Verteporfin therapy of subfoveal choroidal neovascularization in patients with age-related macular degeneration: additional information regarding baseline lesion composition’s impact on vision outcomes Report Summary
Verteporfin therapy of subfoveal choroidal neovascularization in patients with age-related macular degeneration: additional information regarding baseline lesion composition’s impact on vision outcomes Report Summary
Verteporfin therapy of subfoveal choroidal neovascularization in patients with age-related macular degeneration: additional information regarding baseline lesion composition’s impact on vision outcomes Report Summary
Author or authors of report : Neil M Bressler, Jennifer Arnold, Mustapha Benchaboune, Mark S Blumenkranz, Gary E Fish, Evangelos S Gragoudas, Hilel Lewis, Ursula Schmidt-Erfurth, Jason S Slakter, Susan B Bressler, Kelly Manos, Yong Hao, Laurie Hayes, John Koester, Al Reaves, H Andrew
The study aimed to explore the influence of baseline lesion composition on vision outcomes in patients with AMD treated with verteporfin for subfoveal choroidal neovascularization (CNV). Patients were categorized into two subgroups based on baseline color photographs and fluorescein angiograms: predominantly classic CNV and minimally classic CNV. Additional analyses were performed to investigate the effects of various factors like visual acuity, lesion size, and micronutrient use on vision outcomes.
Main Outcome Measures:
The study examined vision and fluorescein angiographic outcomes at 1 and 2 years after study enrollment through an intent-to-treat analysis from two multicenter, double-masked, placebo-controlled, randomized clinical trials.
Results:
Patients with predominantly classic CNV had worse initial mean visual acuity and smaller lesions compared to those with minimally classic CNV. In the subgroup with predominantly classic lesions, verteporfin-treated patients had consistently better visual acuity outcomes.
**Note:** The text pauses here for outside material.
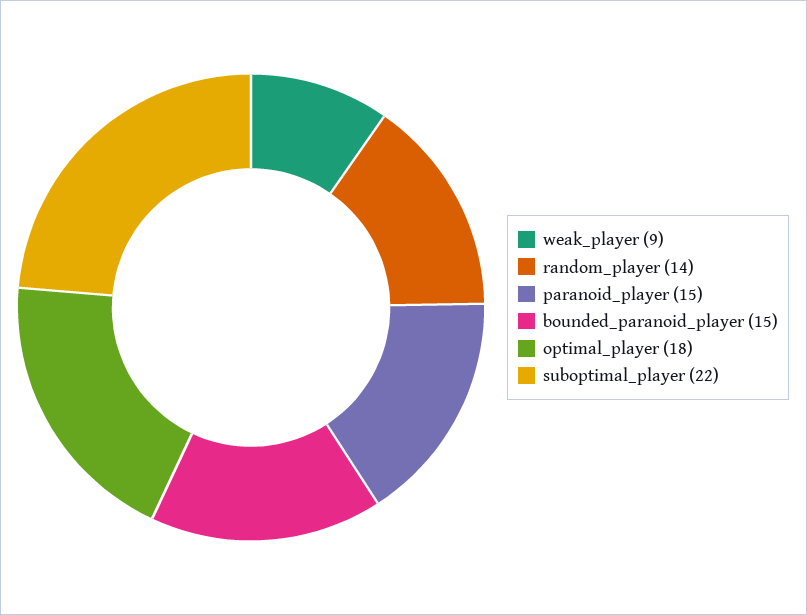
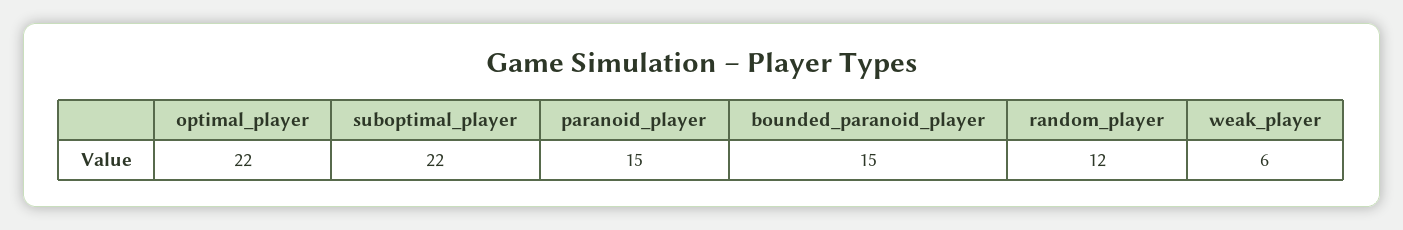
weak_player: 9 -> 6
random_player: 14 -> 12
optimal_player: 18 -> 22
Outcomes were also better for patients with predominantly classic lesions without occult CNV compared to those with occult CNV. Contrast sensitivity and fluorescein angiographic outcomes were better in verteporfin-treated patients in both subgroups. No interaction of the treatment benefit was noted by phakic status, micronutrient use, or prior laser photocoagulation therapy.
Conclusions:
Verteporfin therapy can safely reduce the risk of moderate and severe vision loss in patients with predominantly classic CNV secondary to AMD. The benefit seemed to be even greater in the absence of occult CNV. The study supports the use of verteporfin therapy for patients with AMD who have predominantly classic CNV and suggests that further investigations should be performed for lesions with a minimally classic composition.